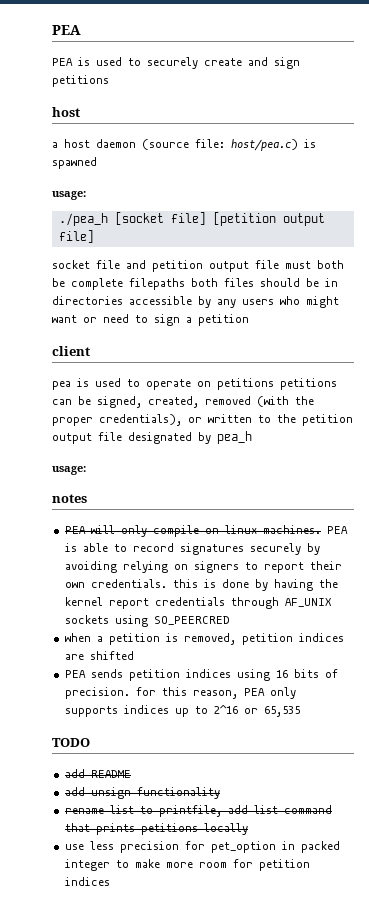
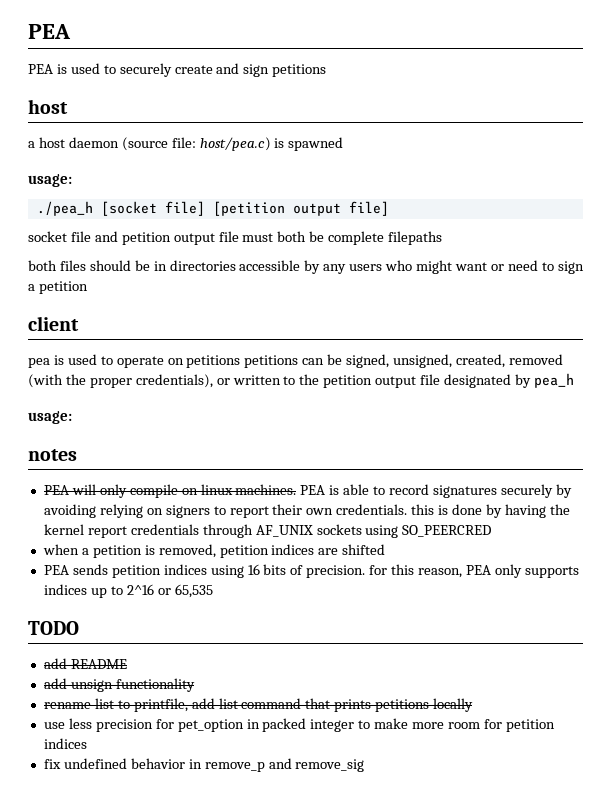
(185, 284) none -> (443, 238) //
(142, 402) none -> [393,354,453,368] unsigned,
(110, 881) none -> [43,758,365,772] // fix undefined behavior in remove_p and remove_sig

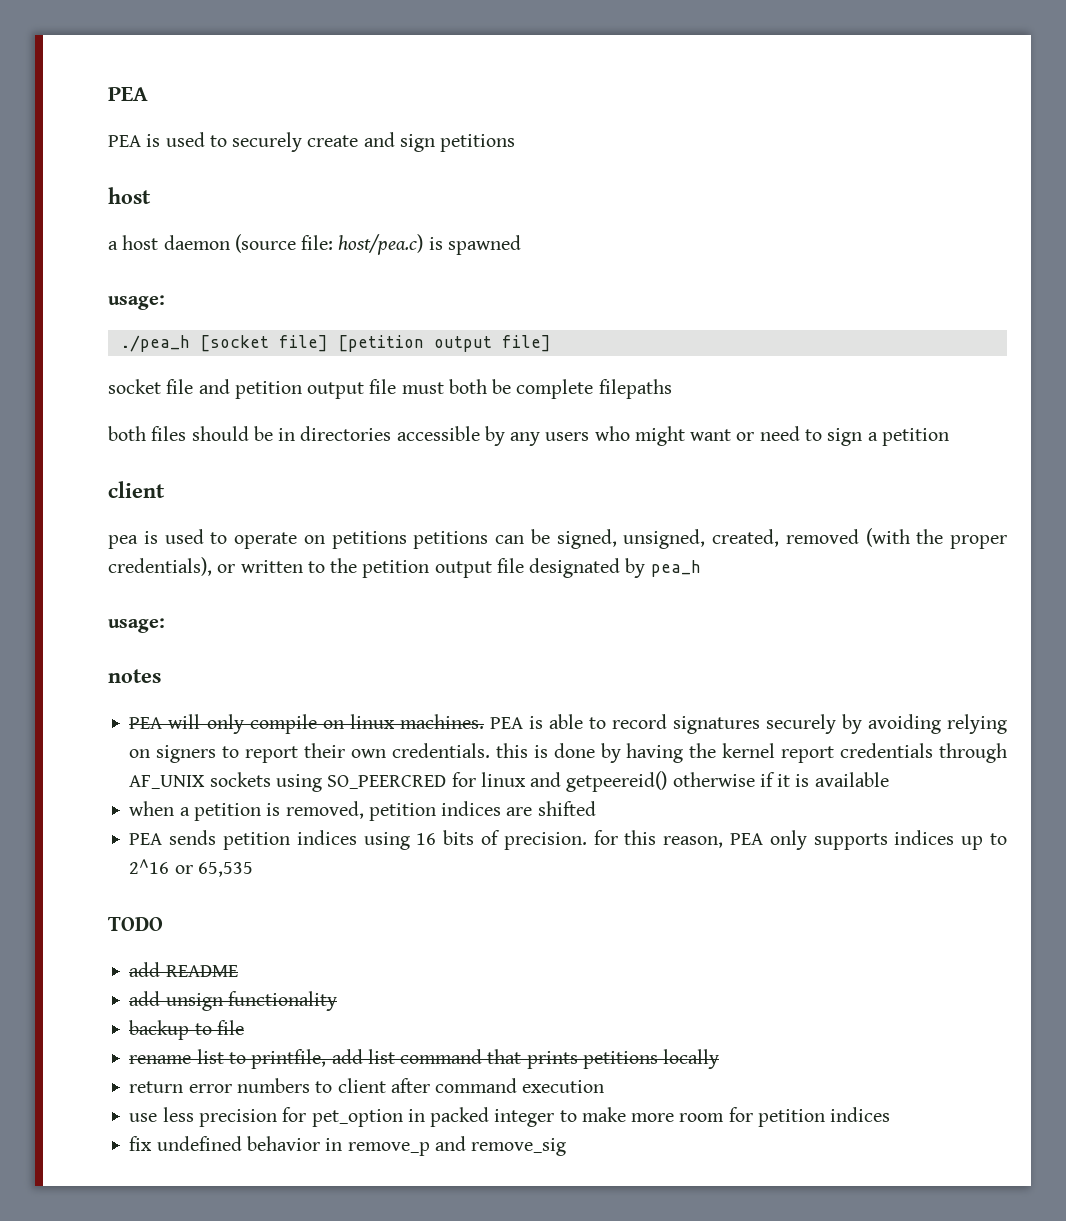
(492, 531) none -> [451,771,889,792] for linux and getpeereid() otherwise if it is available
(195, 685) none -> [129,1020,244,1040] // backup to file
(474, 705) none -> [129,1078,605,1093] // return error numbers to client after command execution

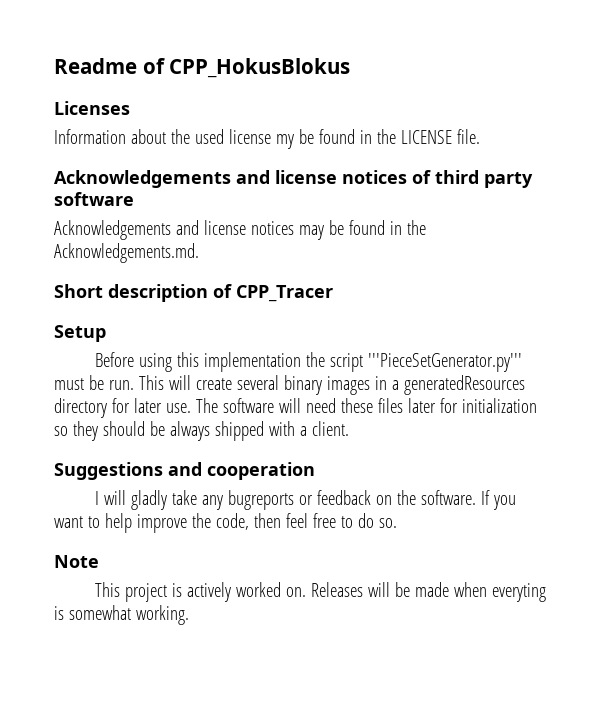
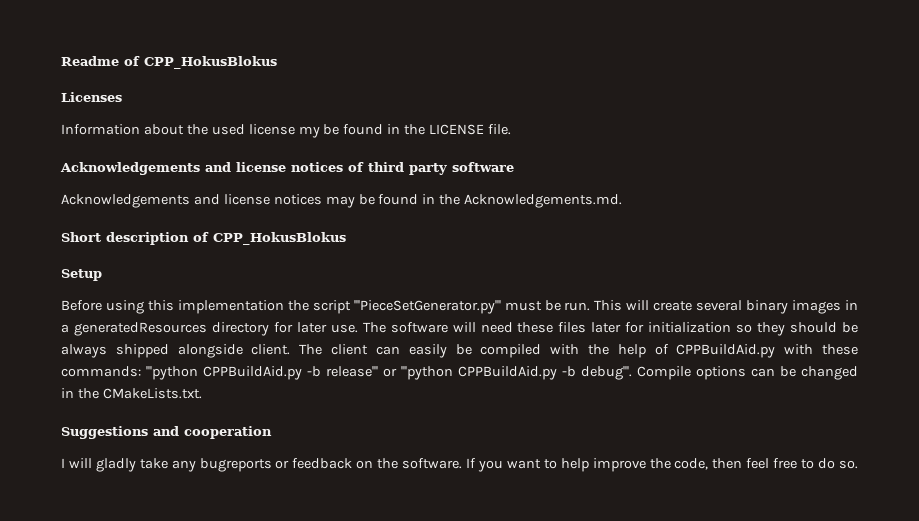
[236,285,333,302] CPP_Tracer -> [213,232,346,245] CPP_HokusBlokus
[268,421,349,436] with a client. -> [177,344,858,358] [61,366,858,380] [61,388,202,399] alongside client. The client can easily be compiled with the help of CPPBuildAid.py with these commands: '''python CPPBuildAid.py -b release''' or '''python CPPBuildAid.py -b debug'''. Compile options can be changed in the CMakeLists.txt.
[54,555,99,568] [95,582,547,602] [54,605,189,625] // Note // This project is actively worked on. Releases will be made when everyting is somewhat working. -> (858, 464) none

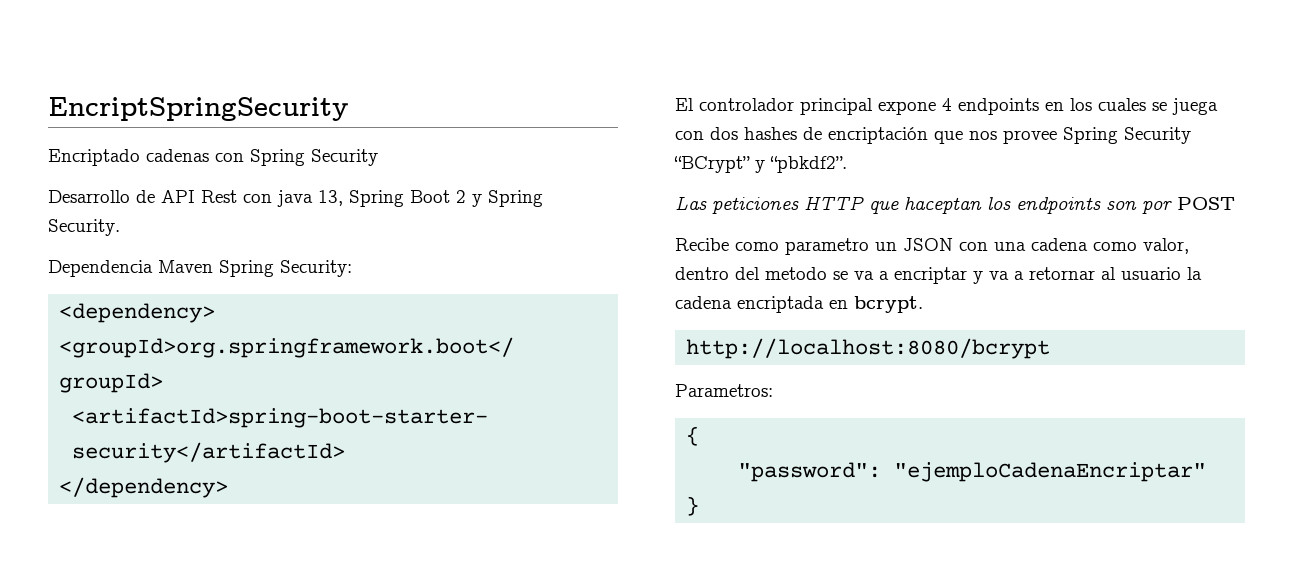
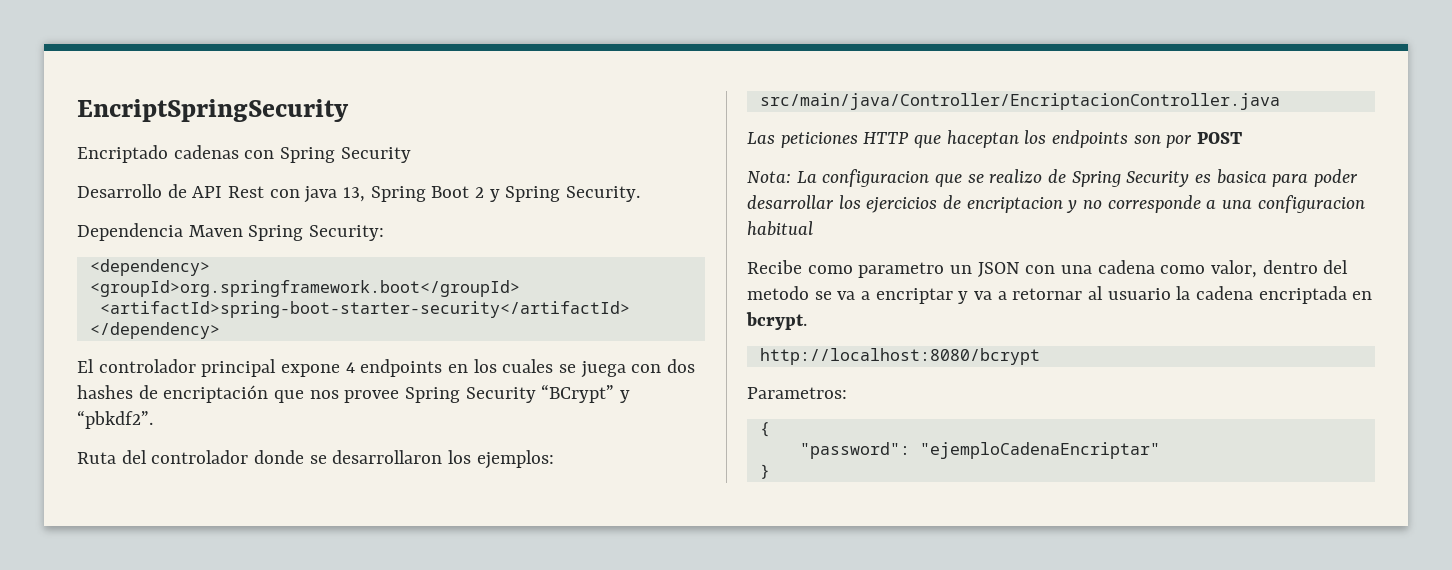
(847, 164) none -> [77,450,554,469] [759,93,1280,110] // Ruta del controlador donde se desarrollaron los ejemplos: // src/main/java/Controller/EncriptacionController.java
(1235, 203) none -> [747,169,1359,187] [747,195,1365,213] [747,221,813,236] // Nota: La configuracion que se realizo de Spring Security es basica para poder desarrollar los ejercicios de encriptacion y no corresponde a una configuracion habitual

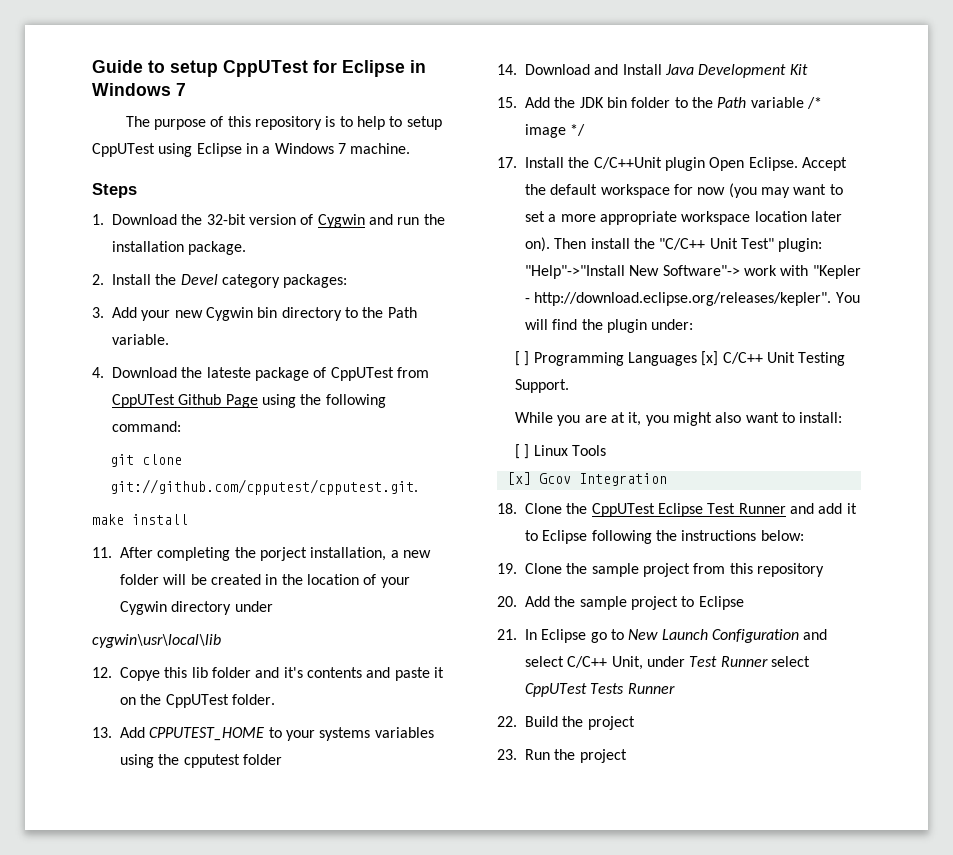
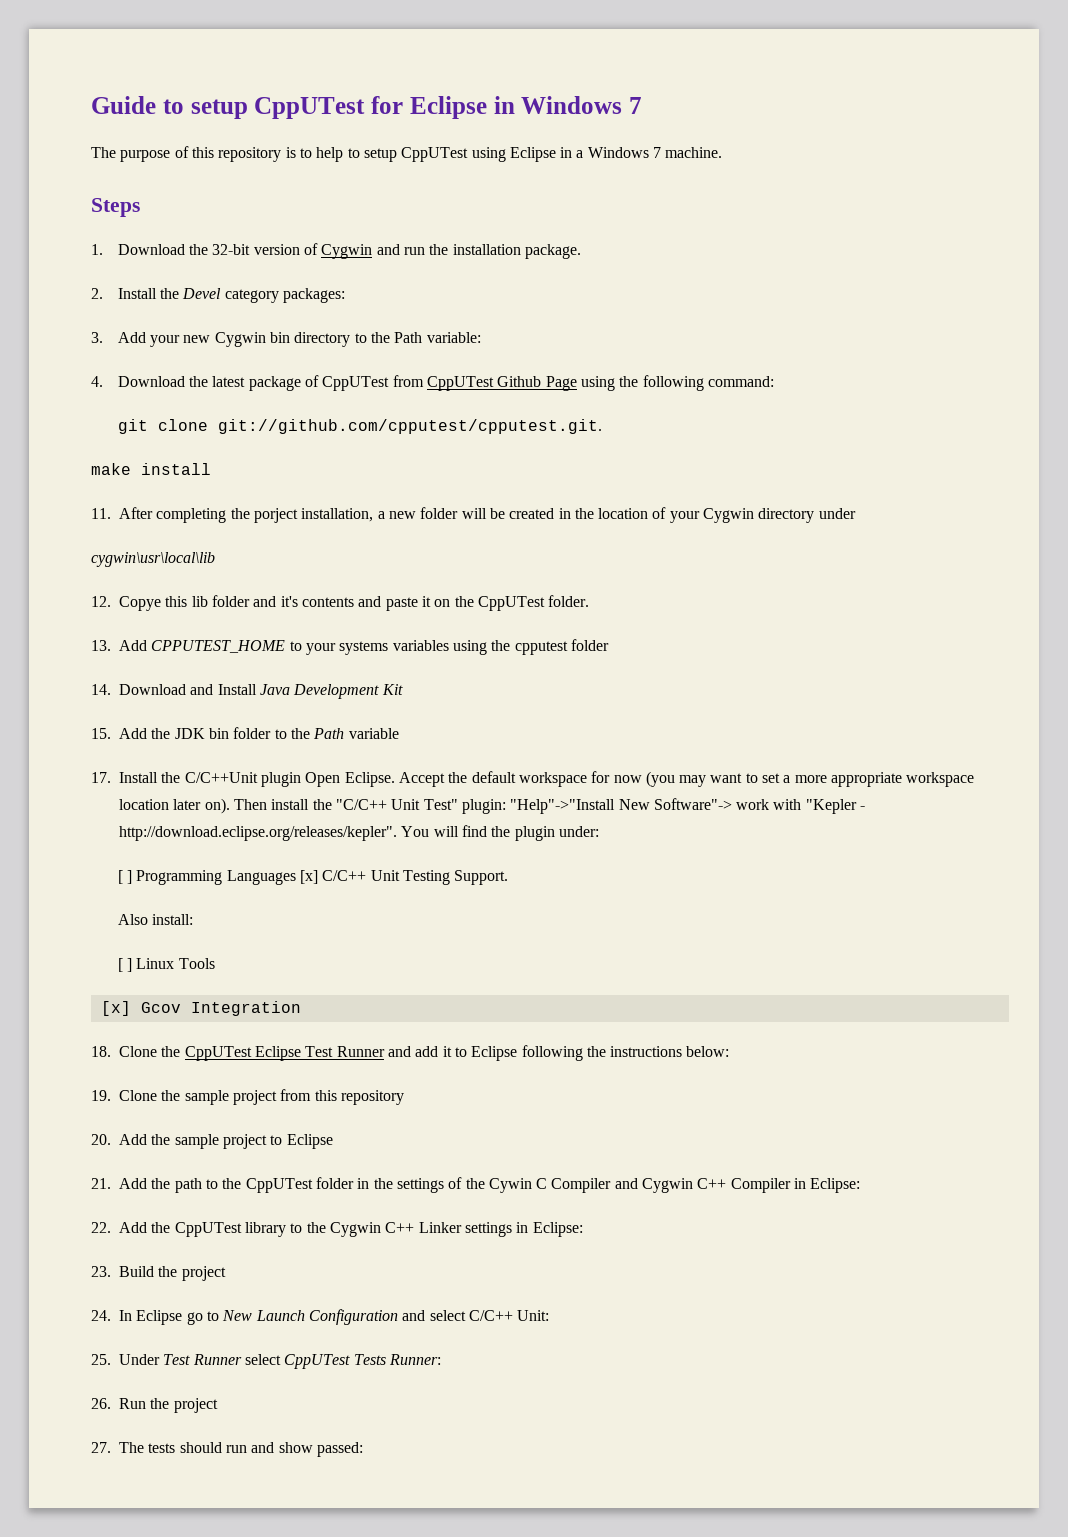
[112,334,169,345] variable. -> [426,332,481,343] variable:
[206,367,251,378] lateste -> [212,376,246,387] latest
[806,97,822,109] [525,124,586,138] /* image */ -> (399, 733) none
[514,412,795,426] While you are at it, you might also want to -> [117,914,148,925] Also
(517, 634) none -> [119,1177,861,1193] [91,1222,583,1237] [91,1266,226,1281] [91,1310,111,1321] Add the path to the CppUTest folder in the settings of the Cywin C Compiler and Cygwin C++ Compiler in Eclipse: // 22. Add the CppUTest library to the Cygwin C++ Linker settings in Eclipse: // 23. Build the project // 24.
[611,656,685,670] Unit, under -> [517,1310,550,1321] [91,1354,160,1365] Unit: // 25. Under
[627,683,675,694] [497,716,635,730] [497,749,627,763] Runner // 22. Build the project // 23. Run the project -> [388,1354,441,1365] [91,1398,218,1413] [91,1442,363,1457] Runner: // 26. Run the project // 27. The tests should run and show passed:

◆ ◆ ◆

* **DESCRIPTION OF THE TASK**
Print the preceding material over again exactly. Please leave the pictures out.

* **TASK RESPONSE**
(185, 284) none -> (443, 238) //
(142, 402) none -> [393,354,453,368] unsigned,
(110, 881) none -> [43,758,365,772] // fix undefined behavior in remove_p and remove_sig

(492, 531) none -> [451,771,889,792] for linux and getpeereid() otherwise if it is available
(195, 685) none -> [129,1020,244,1040] // backup to file
(474, 705) none -> [129,1078,605,1093] // return error numbers to client after command execution

[236,285,333,302] CPP_Tracer -> [213,232,346,245] CPP_HokusBlokus
[268,421,349,436] with a client. -> [177,344,858,358] [61,366,858,380] [61,388,202,399] alongside client. The client can easily be compiled with the help of CPPBuildAid.py with these commands: '''python CPPBuildAid.py -b release''' or '''python CPPBuildAid.py -b debug'''. Compile options can be changed in the CMakeLists.txt.
[54,555,99,568] [95,582,547,602] [54,605,189,625] // Note // This project is actively worked on. Releases will be made when everyting is somewhat working. -> (858, 464) none

(847, 164) none -> [77,450,554,469] [759,93,1280,110] // Ruta del controlador donde se desarrollaron los ejemplos: // src/main/java/Controller/EncriptacionController.java
(1235, 203) none -> [747,169,1359,187] [747,195,1365,213] [747,221,813,236] // Nota: La configuracion que se realizo de Spring Security es basica para poder desarrollar los ejercicios de encriptacion y no corresponde a una configuracion habitual

[112,334,169,345] variable. -> [426,332,481,343] variable:
[206,367,251,378] lateste -> [212,376,246,387] latest
[806,97,822,109] [525,124,586,138] /* image */ -> (399, 733) none
[514,412,795,426] While you are at it, you might also want to -> [117,914,148,925] Also
(517, 634) none -> [119,1177,861,1193] [91,1222,583,1237] [91,1266,226,1281] [91,1310,111,1321] Add the path to the CppUTest folder in the settings of the Cywin C Compiler and Cygwin C++ Compiler in Eclipse: // 22. Add the CppUTest library to the Cygwin C++ Linker settings in Eclipse: // 23. Build the project // 24.
[611,656,685,670] Unit, under -> [517,1310,550,1321] [91,1354,160,1365] Unit: // 25. Under
[627,683,675,694] [497,716,635,730] [497,749,627,763] Runner // 22. Build the project // 23. Run the project -> [388,1354,441,1365] [91,1398,218,1413] [91,1442,363,1457] Runner: // 26. Run the project // 27. The tests should run and show passed:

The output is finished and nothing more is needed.